Grade 2 maybe. They are not tested or rated.

Eglider05

Bought mine from Alloyboltz.com and have never had a problem taking anything apart. Yes, use antisieze.

Rick

Dan89flstc

Dirt cheap stainless fasteners from China, you get what you pay for (garbage). 

Colony and Diamond are two companies that make quality fasteners, not cheap.
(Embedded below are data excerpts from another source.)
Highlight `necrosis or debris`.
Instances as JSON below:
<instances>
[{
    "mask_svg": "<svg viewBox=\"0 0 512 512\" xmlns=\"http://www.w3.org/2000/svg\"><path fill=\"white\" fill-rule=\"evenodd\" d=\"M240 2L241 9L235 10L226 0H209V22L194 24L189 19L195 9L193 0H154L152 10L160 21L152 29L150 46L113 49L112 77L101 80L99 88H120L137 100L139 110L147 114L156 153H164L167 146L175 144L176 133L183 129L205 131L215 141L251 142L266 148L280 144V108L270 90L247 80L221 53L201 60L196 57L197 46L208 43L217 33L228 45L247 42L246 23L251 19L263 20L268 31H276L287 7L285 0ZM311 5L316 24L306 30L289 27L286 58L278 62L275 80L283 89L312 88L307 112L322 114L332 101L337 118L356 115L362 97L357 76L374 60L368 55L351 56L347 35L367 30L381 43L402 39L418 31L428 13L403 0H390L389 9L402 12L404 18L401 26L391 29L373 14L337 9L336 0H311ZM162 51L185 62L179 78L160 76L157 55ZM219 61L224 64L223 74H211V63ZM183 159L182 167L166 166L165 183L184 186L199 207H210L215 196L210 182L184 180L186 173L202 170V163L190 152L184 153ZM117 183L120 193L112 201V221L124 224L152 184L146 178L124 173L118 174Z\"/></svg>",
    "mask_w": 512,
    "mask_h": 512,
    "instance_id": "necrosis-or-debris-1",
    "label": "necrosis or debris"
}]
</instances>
US Navy Veteran 1974-1979 (AD2) A&P Mechanic
1989 FLSTC, 2019 FLHT, 2022 FLHTCUTG

FXDBI

http://www.alloyboltz.com/catalog/index.php?cPath=13&osCsid=2c023803b5d265354beb734014aed323

http://www.depss.com/

These outfits both have good grade stainless bolts available in kits.  You only get what you pay for in stainless steel. They are available in high tensile etc been using them in chemical plants for 35 years I have been in a trade. Biggest thing is you have to spec them out . Always use a thread lubricant that is compatible with the 2 dissimilar metals not all anti-siezes are good for such service. Myself I have been using blue loctite since some time in the early 1970's and torquing to the lower spec never had a problem,of course always watching the temp of the application. If its to hot for loctite then i use anti-sieze. Good bolts come from a industrial bolt supplier not wally world or the other cheap is beautiful stores.....Bob

unionhero

thanks for all the responses --- regarding the concerns raised about ss quality -- I used the term "dirt cheap" as a euphemism for "fringe benefit" as it appears that my work has stocked enough of these to outfit every HD ever made to date and into the next century --- and they are US made, stamped grade 8.  The comment I made about the crappy HD fasteners was only meant in regard to the plainness of them really, I don't have any basis to speak against their effectiveness in holding parts together as they are meant to.  You must admit, the zinc plated socket head bolts stand out like a mutilated sardine against the lustrous chrome covers they are mated to.  In removing a few of the bolts already (the stock HD bolts) I had some difficulty in removing them.  They had a slight residue of something white on the threads, so I'm not sure if this is galling, or some thread treatment that was applied when initially assembled.  I may well go with the chrome fasteners ultimately, but meanwhile, it sounds like never-seize is the way to go for the engine bolts.

dunbarton

Quote from: unionhero on April 22, 2010, 05:47:52 PM
....  In removing a few of the bolts already (the stock HD bolts) I had some difficulty in removing them.  They had a slight residue of something white on the threads, so I'm not sure if this is galling, or some thread treatment that was applied when initially assembled.  I may well go with the chrome fasteners ultimately, but meanwhile, it sounds like never-seize is the way to go for the engine bolts.
Some of the oem bolts do in fact have a 'patch' which is shown in the parts list specifications. I think this is specified for some bolts that logically might need to be removed in future but needed some form of light duty thread sealer.